That Fake Poll on the Green New Deal

By Phillip W. Magness

Over 80 percent of American voters support the Green New Deal (GND), or so claim its backers citing a recent survey by a group of academic pollsters. Furthermore, this public endorsement is supposedly bipartisan, with 92 percent of Democrats and 64 percent of Republicans indicating that they either strongly or somewhat support the Far Left package to reshape the entire American economy around “green energy” in the course of the next decade.

A very different story lurks beneath the surface of these impressive-looking statistics. Although the survey was conducted by a team of professors at George Mason University in Virginia and Yale University in Connecticut, it was essentially a “push poll” designed to bias respondents in favor of the proposition.

The trick behind the outcome may be seen in the question’s wording. Rather than asking voters directly about the GND, the pollsters first presented them with a glowing paragraph-length synopsis that touted the proposition’s fantastical claims:

Some members of Congress are proposing a “Green New Deal” for the U.S. They say that a Green New Deal will produce jobs and strengthen America’s economy by accelerating the transition from fossil fuels to clean, renewable energy. The Deal would generate 100% of the nation’s electricity from clean, renewable sources within the next 10 years; upgrade the nation’s energy grid, buildings, and transportation infrastructure; increase energy efficiency; invest in green technology research and development; and provide training for jobs in the new green economy.

§ Material provided

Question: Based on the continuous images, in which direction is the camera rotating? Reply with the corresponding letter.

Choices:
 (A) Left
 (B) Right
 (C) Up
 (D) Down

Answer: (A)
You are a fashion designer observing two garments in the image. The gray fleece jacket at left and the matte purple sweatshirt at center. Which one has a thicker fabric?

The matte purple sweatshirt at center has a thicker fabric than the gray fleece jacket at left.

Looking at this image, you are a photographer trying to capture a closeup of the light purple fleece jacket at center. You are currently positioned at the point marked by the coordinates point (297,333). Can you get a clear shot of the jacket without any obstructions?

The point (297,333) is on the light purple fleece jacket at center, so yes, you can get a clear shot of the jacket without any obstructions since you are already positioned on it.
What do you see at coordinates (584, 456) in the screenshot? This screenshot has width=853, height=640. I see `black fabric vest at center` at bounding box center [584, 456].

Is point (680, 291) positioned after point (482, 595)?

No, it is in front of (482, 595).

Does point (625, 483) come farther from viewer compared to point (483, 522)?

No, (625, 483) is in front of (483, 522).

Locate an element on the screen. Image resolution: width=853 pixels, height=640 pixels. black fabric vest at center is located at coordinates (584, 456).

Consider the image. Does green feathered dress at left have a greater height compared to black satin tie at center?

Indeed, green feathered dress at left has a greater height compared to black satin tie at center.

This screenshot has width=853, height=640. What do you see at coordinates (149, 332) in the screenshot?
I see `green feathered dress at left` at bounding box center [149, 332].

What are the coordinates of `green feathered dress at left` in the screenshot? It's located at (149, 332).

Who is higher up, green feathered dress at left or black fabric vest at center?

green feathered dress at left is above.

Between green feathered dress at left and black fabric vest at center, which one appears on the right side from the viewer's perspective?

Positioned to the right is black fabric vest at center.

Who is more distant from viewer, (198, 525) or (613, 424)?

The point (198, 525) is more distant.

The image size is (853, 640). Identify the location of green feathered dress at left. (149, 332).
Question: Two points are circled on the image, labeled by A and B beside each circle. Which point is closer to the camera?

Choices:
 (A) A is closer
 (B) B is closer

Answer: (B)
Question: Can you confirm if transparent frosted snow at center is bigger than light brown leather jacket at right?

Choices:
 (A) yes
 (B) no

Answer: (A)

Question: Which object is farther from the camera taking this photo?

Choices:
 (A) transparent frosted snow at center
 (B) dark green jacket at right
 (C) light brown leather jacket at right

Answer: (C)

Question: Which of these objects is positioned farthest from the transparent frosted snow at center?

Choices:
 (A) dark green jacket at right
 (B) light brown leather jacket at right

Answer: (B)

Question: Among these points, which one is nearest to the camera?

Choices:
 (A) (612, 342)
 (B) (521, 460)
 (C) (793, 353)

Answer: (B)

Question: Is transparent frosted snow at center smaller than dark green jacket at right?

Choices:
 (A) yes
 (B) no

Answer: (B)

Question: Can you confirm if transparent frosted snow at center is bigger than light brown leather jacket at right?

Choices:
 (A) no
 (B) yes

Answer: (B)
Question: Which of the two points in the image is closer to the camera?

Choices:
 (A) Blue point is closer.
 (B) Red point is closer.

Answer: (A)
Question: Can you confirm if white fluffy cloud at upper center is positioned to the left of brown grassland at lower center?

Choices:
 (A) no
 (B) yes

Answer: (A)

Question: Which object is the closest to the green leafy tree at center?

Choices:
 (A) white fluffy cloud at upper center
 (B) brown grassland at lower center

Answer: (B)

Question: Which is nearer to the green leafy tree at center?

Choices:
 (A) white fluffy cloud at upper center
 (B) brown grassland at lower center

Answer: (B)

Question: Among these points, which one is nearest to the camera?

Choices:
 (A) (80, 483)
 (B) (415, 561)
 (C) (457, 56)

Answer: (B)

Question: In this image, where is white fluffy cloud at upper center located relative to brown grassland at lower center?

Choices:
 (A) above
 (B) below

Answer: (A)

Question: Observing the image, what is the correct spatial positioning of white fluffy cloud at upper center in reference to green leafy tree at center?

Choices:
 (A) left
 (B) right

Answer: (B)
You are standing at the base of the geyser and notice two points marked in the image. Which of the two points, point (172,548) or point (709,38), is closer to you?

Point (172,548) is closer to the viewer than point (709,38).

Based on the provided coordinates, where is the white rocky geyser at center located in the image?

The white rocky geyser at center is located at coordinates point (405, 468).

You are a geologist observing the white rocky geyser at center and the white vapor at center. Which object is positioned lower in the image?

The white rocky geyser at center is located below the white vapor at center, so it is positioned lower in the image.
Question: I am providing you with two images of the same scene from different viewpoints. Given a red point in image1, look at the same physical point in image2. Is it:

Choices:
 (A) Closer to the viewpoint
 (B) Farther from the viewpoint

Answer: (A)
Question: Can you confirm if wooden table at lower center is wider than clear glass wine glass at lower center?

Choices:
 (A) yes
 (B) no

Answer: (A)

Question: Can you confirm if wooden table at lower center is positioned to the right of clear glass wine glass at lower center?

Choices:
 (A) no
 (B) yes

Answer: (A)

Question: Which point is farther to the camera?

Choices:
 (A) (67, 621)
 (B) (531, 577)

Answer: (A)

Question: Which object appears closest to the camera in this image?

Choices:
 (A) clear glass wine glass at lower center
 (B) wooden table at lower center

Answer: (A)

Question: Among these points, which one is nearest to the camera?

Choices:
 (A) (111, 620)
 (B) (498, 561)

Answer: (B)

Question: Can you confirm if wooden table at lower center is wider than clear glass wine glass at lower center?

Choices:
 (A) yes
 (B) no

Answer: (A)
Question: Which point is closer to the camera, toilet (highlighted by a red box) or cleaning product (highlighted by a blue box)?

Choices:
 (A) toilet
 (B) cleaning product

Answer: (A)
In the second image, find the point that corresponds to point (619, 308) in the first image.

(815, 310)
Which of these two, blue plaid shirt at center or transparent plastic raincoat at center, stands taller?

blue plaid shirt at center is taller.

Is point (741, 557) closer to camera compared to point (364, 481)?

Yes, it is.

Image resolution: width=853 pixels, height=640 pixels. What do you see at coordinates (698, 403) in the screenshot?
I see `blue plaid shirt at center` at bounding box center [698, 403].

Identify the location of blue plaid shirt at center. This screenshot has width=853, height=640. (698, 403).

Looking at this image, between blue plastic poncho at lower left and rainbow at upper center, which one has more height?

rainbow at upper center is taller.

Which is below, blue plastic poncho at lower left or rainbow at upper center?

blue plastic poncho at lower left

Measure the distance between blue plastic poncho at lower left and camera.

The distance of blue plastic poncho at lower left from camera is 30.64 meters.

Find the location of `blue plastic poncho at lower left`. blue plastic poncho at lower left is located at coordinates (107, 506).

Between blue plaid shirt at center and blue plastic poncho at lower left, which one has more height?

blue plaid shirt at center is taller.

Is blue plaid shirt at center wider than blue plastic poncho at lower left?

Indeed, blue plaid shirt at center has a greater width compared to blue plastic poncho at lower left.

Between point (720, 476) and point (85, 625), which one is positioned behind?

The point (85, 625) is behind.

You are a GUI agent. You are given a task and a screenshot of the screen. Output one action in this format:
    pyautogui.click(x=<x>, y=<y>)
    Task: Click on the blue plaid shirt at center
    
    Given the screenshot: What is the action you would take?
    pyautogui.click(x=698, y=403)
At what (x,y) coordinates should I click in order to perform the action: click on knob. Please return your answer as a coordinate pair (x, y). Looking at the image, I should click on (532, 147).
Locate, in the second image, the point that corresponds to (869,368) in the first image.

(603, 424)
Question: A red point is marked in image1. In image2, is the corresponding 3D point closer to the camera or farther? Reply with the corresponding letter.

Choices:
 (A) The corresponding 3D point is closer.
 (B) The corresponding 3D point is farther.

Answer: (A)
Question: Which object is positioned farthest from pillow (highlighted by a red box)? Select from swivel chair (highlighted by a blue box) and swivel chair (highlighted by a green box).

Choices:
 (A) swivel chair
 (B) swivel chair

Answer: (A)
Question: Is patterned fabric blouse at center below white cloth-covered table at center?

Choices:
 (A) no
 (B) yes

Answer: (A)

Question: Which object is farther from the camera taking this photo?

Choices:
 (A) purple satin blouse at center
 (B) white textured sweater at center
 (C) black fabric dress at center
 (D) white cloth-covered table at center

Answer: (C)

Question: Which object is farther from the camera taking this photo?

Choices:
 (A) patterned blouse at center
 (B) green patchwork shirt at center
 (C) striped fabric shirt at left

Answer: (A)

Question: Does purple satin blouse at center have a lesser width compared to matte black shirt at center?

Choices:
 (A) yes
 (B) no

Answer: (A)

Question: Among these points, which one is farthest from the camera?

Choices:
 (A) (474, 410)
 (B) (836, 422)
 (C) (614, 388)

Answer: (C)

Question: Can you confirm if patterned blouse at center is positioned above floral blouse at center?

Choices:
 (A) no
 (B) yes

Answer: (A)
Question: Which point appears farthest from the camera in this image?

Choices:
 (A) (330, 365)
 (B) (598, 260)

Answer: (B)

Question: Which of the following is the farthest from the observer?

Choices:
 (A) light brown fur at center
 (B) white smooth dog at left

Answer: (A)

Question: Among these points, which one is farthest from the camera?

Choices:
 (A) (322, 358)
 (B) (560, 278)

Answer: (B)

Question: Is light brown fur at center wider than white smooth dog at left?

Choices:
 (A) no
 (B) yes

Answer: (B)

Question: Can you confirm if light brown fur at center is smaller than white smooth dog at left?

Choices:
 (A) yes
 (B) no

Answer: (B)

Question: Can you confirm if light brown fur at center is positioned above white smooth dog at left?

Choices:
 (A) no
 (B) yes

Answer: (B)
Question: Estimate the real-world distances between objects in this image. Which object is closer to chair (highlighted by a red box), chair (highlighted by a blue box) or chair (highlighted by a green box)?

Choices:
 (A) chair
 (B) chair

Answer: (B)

§ Direction
In the Green New Deal poll passage, which two universities were the professors who conducted the survey from? The items aren't needed.

§ Output of the exercise
George Mason University in Virginia and Yale University in Connecticut.